Hollywood Resident to Will Smith: Go Home


(Pic by Hollywood Reporter.)

Dresden Graham would prefer that Will Smith pack up and leave her neighborhood. As the Hollywood Reporter's Borys Kit writes, the 65-year-old Hollywood resident is upset over how her Sunset Square neighborhood has been disrupted by shooting for Smith's next film, "Seven Pounds":

The production is based at a house on Sierra Bonita, between Hollywood and Sunset boulevards, just three houses up from Graham's home, where she has lived since the mid-'80s. Trucks line the street, crews are busy setting up and striking down, generators hum, and security and police officers patrol the area.
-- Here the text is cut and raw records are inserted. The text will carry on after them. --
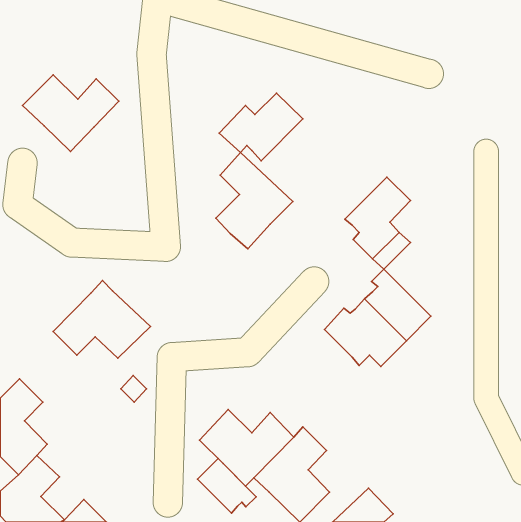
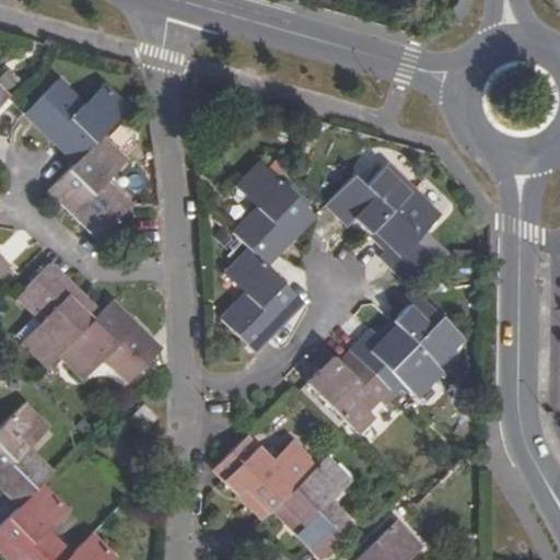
building: [219,93,303,161] -> [326,162,416,234]
building: none -> [50,136,132,238]
building: none -> [221,249,302,351]
building: none -> [19,266,100,366]
building: none -> [307,352,386,433]
building: [197,459,256,513] -> none

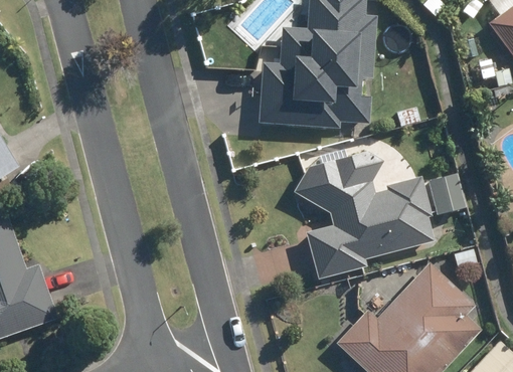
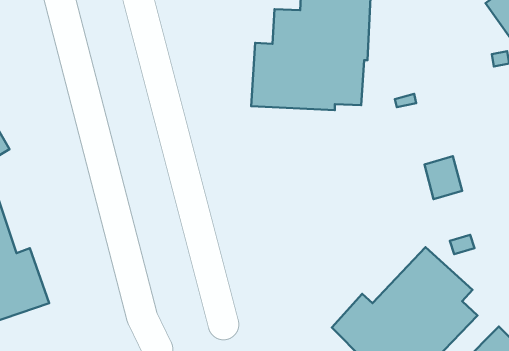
building: [294,151,435,278] -> none

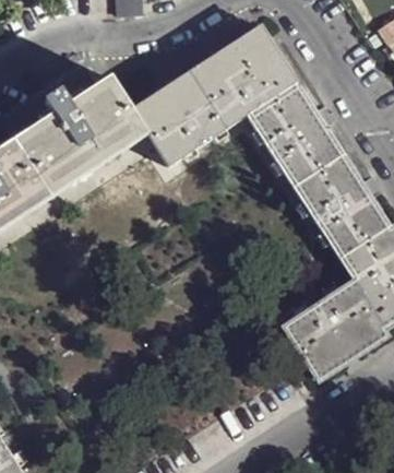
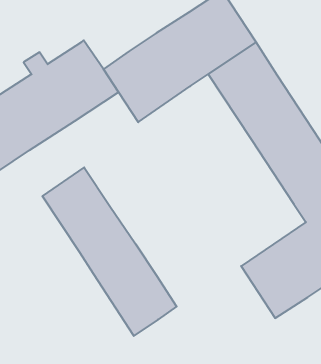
building: none -> [42,167,177,336]

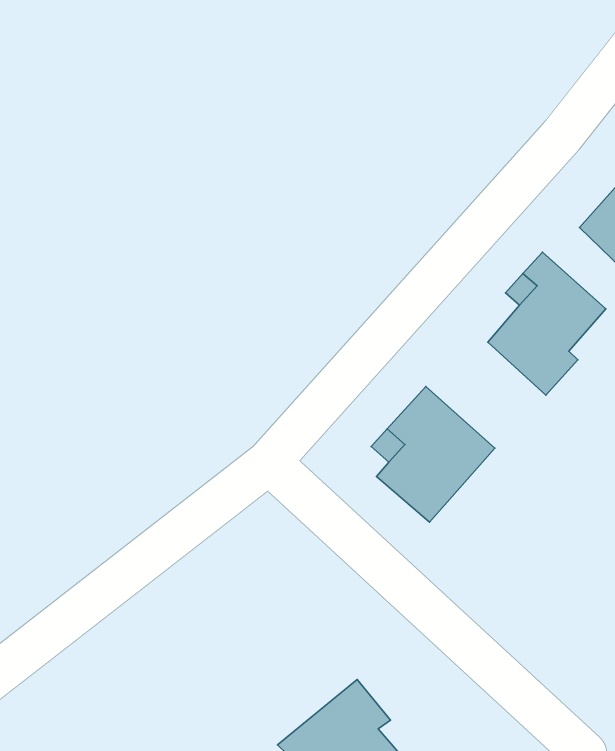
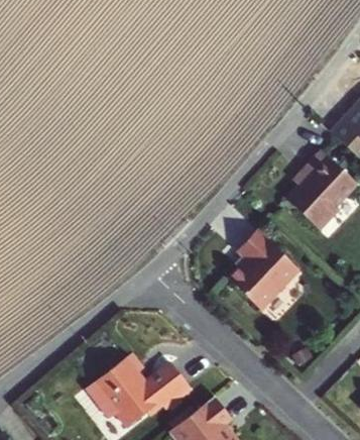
building: none -> [90,358,192,425]

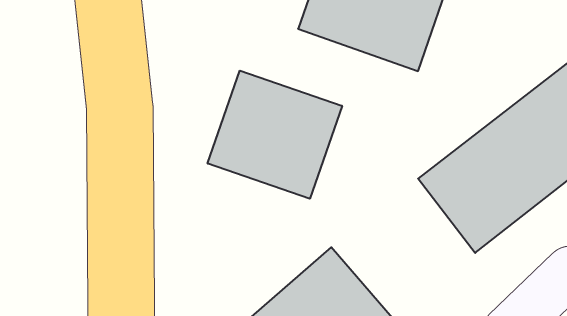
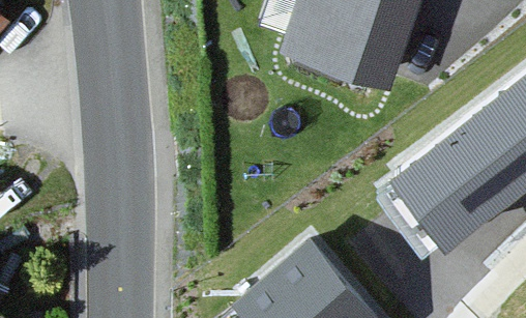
building: [208,71,342,199] -> none

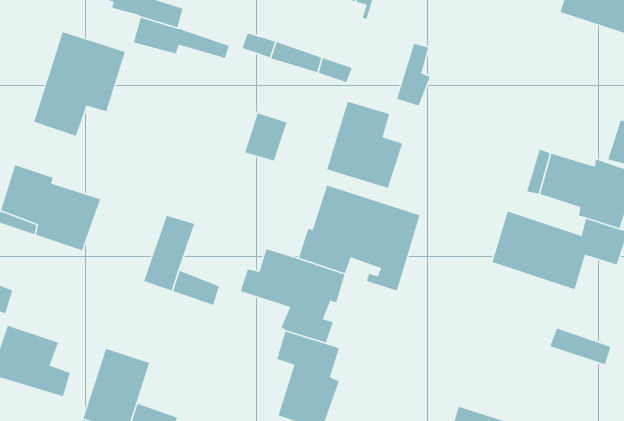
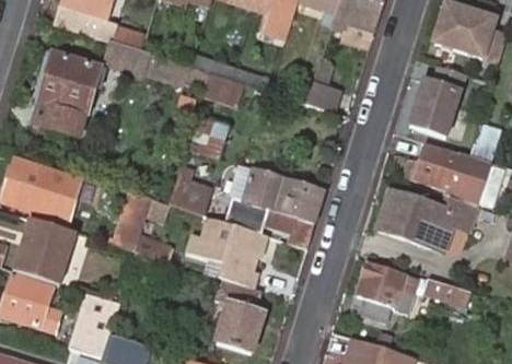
building: none -> [404,63,461,137]
building: [326,101,403,189] -> none
building: none -> [171,165,211,215]
building: none -> [22,216,85,286]
building: none -> [358,259,406,318]

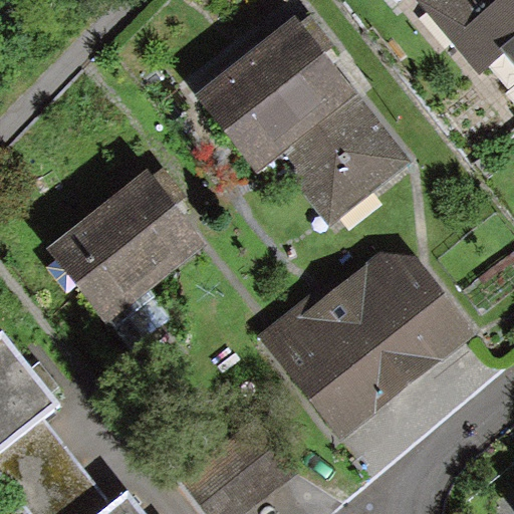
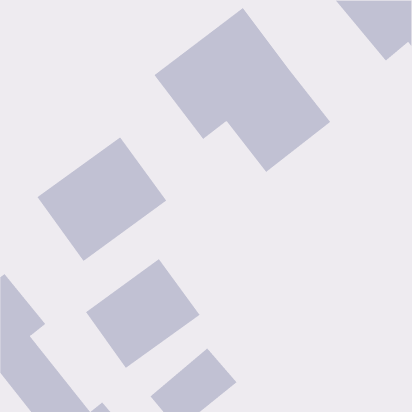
building: [267,253,474,435] -> none
building: none -> [85,258,201,369]

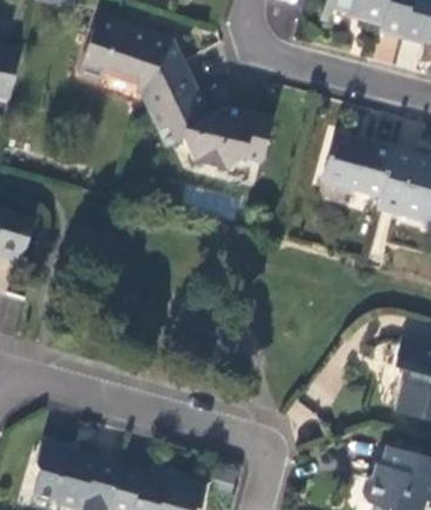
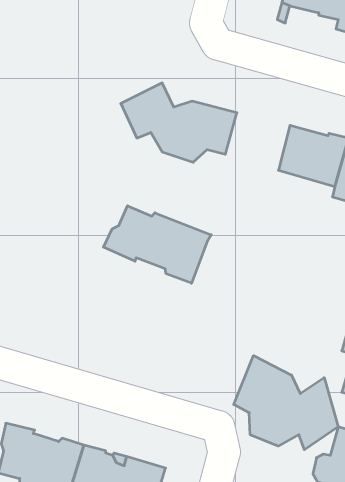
building: [87,19,202,112] -> none
building: none -> [103,206,211,283]
building: none -> [234,356,338,450]

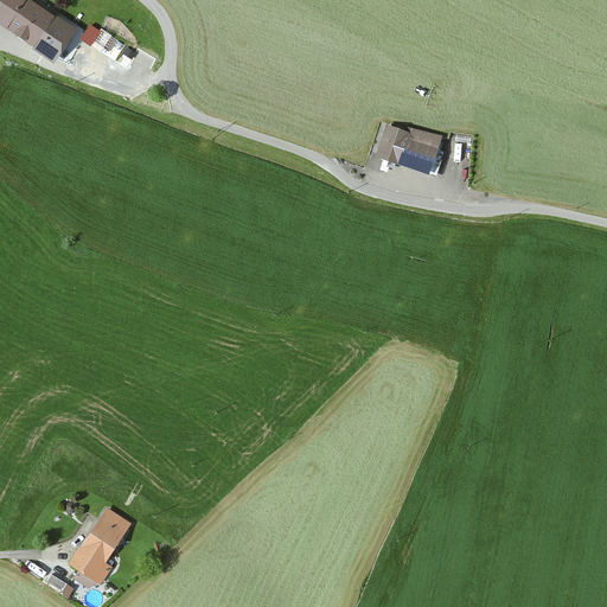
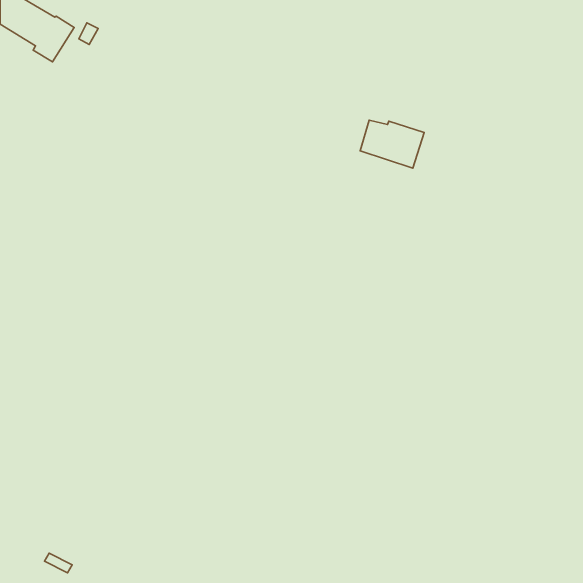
building: [66,505,132,592] -> none

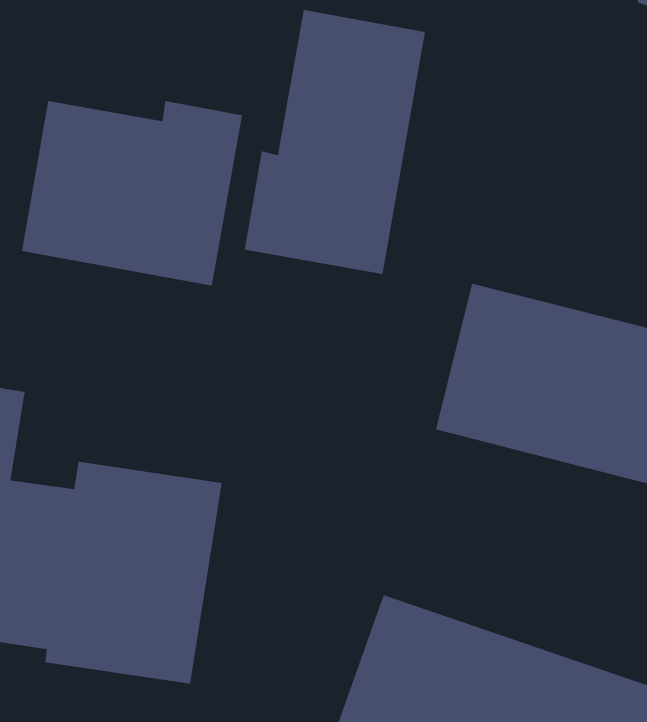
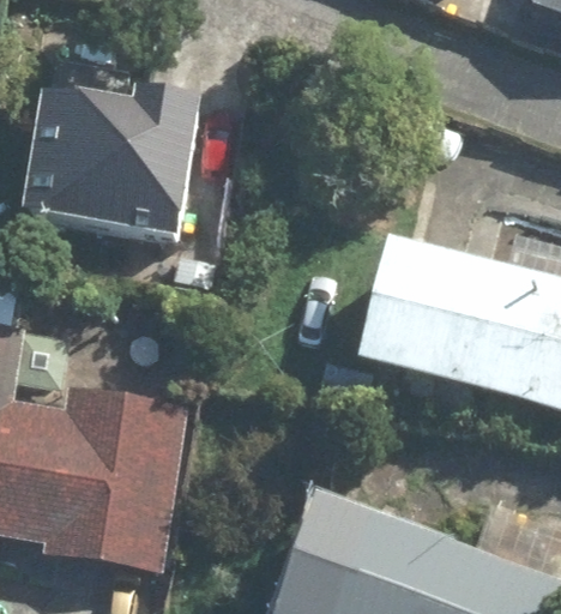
building: [244,9,426,275] -> none

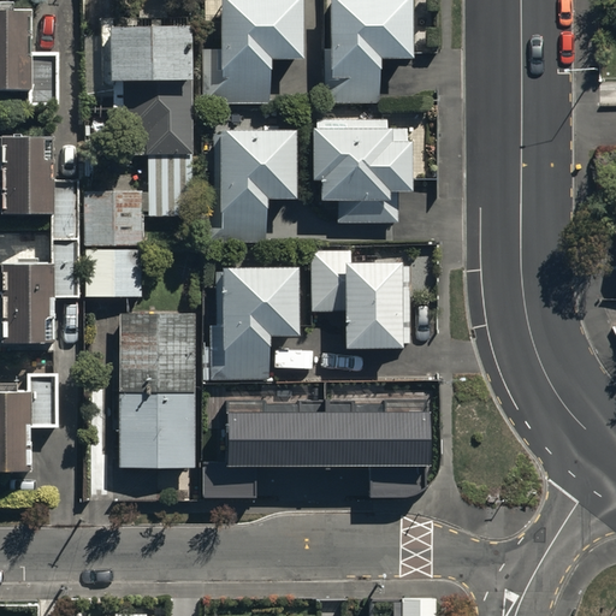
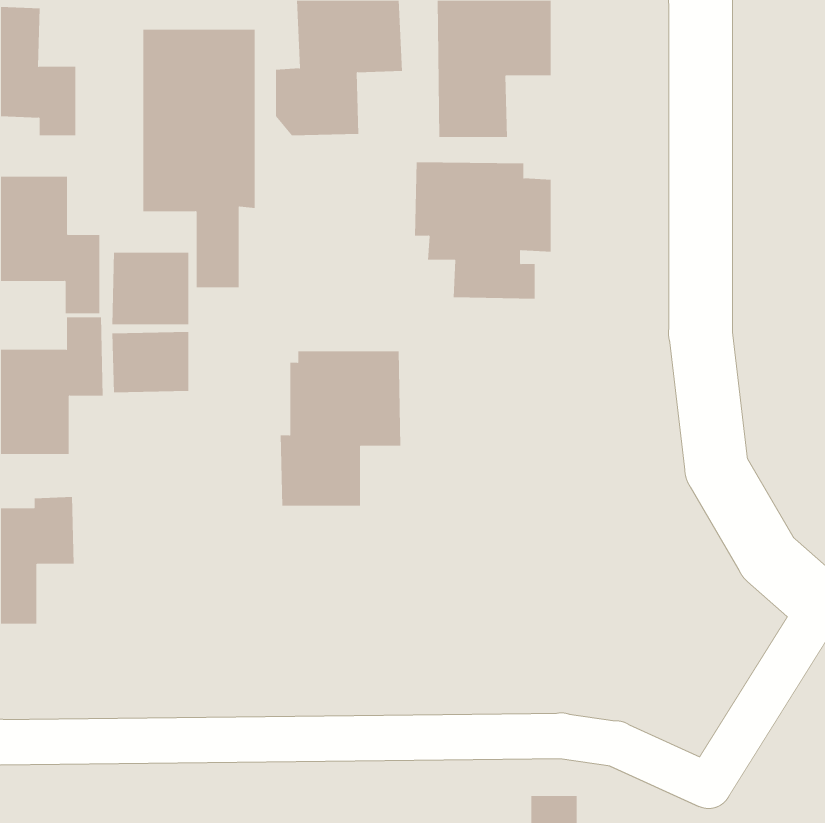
building: [214,129,300,242] -> none
building: [309,249,410,346] -> none
building: [120,314,194,467] -> none
building: [227,414,430,469] -> none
Graham, who had put signs in her yard and on her house that read "Will Smith, Go Film at Your Mansions" and "Put Potty Toilets Next to Your Neighbor's House," has a litany of complaints. She doesn't like the fume-spewing trucks parked running in front of her house, where the production has placed portable toilets. She's not that keen on the planned night shoot that will go to 3 a.m., either, because it calls for bright lights, rain machines and Great Danes.

"We had no choice," she says. "The neighborhood had no choice."

But her biggest complaint has been with FilmL.A., the nonprofit organization that acts as a liaison for the city, its residences and film companies.

Complaints over neighborhood film shoots are nothing new, but most of the attention has been on disruptions downtown, where once filmmakers had the streets to themselves. Now, downtown's new residents aren't so keen on it.